# Oracle touch - 2 years in..



## Knobby (Jun 10, 2020)

Hello coffee lovers

just sat down for breakfast and made two cups of coffee. One great one just ok.

I find inconsistencies between the first and second cup and just unsure how they can differ so much. It used to be that the first cup was average but now it's seems to have changed to the second cup.

My process, machine on, warms for a good 8-10 minutes. I pass a whole shot of water through an empty portafilter and let the steamer blow into an empty cup for 10 second ish. Then start making the coffee.

My second cup the milk is always not at stretched as the first cup. I use two separate cold jugs both with cold milk and both the same milk. Between cups I allow it to purge.
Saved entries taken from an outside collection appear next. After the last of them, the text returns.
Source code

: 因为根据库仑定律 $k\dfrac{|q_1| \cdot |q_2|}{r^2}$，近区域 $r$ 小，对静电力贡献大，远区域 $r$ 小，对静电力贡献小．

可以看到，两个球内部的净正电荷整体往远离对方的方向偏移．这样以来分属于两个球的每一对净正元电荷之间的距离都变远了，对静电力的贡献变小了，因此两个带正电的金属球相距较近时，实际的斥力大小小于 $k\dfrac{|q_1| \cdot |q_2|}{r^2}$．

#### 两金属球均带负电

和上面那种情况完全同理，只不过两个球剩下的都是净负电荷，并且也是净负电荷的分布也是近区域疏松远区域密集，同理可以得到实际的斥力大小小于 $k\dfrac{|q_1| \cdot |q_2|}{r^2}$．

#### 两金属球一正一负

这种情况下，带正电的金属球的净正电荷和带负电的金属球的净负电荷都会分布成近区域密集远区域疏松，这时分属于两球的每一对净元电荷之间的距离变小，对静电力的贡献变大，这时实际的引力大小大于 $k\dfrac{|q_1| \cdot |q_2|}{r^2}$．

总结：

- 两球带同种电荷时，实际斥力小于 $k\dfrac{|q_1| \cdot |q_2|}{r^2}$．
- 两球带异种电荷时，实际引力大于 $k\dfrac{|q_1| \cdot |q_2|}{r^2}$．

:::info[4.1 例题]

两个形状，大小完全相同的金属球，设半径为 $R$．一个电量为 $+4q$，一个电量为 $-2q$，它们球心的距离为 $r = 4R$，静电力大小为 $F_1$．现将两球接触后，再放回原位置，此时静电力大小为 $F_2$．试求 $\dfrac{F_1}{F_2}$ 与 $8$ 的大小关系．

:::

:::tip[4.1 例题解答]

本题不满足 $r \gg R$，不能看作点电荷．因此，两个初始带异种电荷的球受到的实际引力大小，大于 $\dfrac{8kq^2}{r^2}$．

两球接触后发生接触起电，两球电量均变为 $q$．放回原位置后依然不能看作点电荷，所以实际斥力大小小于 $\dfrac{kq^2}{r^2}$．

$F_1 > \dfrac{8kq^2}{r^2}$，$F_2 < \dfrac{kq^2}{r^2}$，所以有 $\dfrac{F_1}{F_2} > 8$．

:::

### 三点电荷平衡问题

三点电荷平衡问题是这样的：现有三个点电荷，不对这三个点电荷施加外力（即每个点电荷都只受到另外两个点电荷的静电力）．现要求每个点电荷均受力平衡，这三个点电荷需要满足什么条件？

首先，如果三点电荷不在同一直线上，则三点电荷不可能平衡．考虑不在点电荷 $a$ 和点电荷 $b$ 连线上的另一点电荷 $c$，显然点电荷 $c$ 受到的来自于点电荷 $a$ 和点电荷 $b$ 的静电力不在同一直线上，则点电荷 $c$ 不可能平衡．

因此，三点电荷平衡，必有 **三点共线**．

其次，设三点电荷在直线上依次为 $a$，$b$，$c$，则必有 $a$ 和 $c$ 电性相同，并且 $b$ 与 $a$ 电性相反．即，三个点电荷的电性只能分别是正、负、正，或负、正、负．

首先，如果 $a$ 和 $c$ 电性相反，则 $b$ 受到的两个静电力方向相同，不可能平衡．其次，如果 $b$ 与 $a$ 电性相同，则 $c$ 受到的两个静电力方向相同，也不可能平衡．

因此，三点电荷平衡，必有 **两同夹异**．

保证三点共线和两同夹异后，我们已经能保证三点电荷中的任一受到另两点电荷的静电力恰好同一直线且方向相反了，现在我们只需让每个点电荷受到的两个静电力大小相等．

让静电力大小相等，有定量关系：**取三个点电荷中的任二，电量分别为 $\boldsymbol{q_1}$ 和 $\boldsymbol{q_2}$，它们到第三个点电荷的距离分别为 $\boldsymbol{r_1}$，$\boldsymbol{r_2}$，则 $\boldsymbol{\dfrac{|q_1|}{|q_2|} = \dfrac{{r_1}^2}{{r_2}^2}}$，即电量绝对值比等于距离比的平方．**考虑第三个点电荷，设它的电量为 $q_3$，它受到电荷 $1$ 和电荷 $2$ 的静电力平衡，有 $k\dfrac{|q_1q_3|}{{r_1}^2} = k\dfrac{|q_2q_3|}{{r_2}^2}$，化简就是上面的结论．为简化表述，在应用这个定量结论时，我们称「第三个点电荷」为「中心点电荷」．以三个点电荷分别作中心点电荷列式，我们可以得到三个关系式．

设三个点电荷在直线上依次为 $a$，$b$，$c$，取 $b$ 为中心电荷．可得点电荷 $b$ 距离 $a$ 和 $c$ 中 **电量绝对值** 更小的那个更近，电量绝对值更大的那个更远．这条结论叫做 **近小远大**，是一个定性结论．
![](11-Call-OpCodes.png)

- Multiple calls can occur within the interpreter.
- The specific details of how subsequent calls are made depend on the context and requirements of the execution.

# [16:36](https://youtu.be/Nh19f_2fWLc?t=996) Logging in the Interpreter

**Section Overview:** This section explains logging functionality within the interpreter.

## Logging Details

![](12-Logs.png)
Any comments or suggestions?

Thanks.


----------



## itguy (Jun 26, 2015)

The oracle inside is a dual boiler, so I wonder if the steam boiler pressure / steam quantity is just a little less after you have made the first drink? Have you tried leaving the machine for 15 mins or so between drinks to see if it is consistent then?

8-10 minutes isn't all that long for warm up to be honest.

In terms of in-cup taste, could it be that you have adjusted the grind to get a good coffee with a medium-warm machine, then when the machine is hot (after the first coffee) the grind is then not where it needs to be?

If you power the machine on, leave it for 30 mins then do your routine twice, how is that?


----------